Dorchester Road is a part of the cycle network with huge potential. According to the modelling data we have available, it’s used by around 30 cycle commuters and 40-50 pupils going to Lytchett Minster School each day.
However, if we had the same levels of cycling as there is in Cambridge, around 300 pupils would be cycling to the school, relieving local car congestion and saving 35 tonnes of CO2 per year. In a scenario where everyone has e-bikes (a scenario that is rapidly approaching), this route could be used by 330 cycle commuters a day – this would help reduce the number of motor vehicles, save Co2 and improve public health.
Existing cycle lanes have long provided a benefit for those using the road, however, by also having a centre line, mixed messages are relayed to drivers about where they should be positioned.

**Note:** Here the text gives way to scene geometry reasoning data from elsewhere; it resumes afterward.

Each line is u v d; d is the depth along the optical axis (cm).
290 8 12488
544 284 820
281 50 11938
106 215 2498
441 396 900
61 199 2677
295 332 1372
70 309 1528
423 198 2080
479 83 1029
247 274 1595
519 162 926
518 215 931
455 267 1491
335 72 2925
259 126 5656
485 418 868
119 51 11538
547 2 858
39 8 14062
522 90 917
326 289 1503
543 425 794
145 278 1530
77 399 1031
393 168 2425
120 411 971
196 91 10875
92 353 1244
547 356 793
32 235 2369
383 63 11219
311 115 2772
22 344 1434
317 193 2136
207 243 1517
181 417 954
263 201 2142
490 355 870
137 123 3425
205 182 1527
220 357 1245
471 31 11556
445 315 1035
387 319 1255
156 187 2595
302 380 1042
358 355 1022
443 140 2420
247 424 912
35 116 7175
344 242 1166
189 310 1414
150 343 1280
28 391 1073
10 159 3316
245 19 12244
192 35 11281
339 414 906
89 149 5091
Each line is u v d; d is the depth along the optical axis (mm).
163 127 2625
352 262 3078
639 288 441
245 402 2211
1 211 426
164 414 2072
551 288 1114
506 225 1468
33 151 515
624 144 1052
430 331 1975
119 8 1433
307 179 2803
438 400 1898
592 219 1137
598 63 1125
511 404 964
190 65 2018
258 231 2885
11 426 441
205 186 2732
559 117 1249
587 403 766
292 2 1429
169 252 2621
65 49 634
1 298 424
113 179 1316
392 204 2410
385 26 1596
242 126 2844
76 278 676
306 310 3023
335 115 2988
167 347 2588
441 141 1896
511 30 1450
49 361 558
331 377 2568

While removing the centre line won’t realise all these benefits, it will help reinforce the status cycle lanes and is a proven intervention that is recommended in Government guidance.
We have already removed centre lines in some locations as a way of slowing down traffic on other roads in Dorset. Evidence from elsewhere in the country suggests that traffic speeds reduce where no centre line is marked, most likely because they aren’t quite sure how much space there is to any oncoming vehicles – it is the added uncertainty that comes from this that helps achieve the speed reduction and therefore safety benefits.
Dorchester Road, Weymouth
As part of resurfacing work on Dorchester Road, Weymouth, we have altered the layout of the road to give slightly more room to the cycle lanes. These have been increased from the minimum 1.5 metres width to 1.8m width from the junction with Radipole Lane to Wey Valley School. Running lane widths remain at least 3m or more throughout the link.
Dorchester Road, Weymouth, is a well-used cycle route for both leisure cyclists and school pupils, providing a direct and less hilly alternative to the cycle path alongside the Weymouth Relief Road for some journeys. In Cambridge, a comparable school would have 170 children cycling to school, saving 13 tonnes of CO2 per year and removing 100,000 car miles from the local roads each year.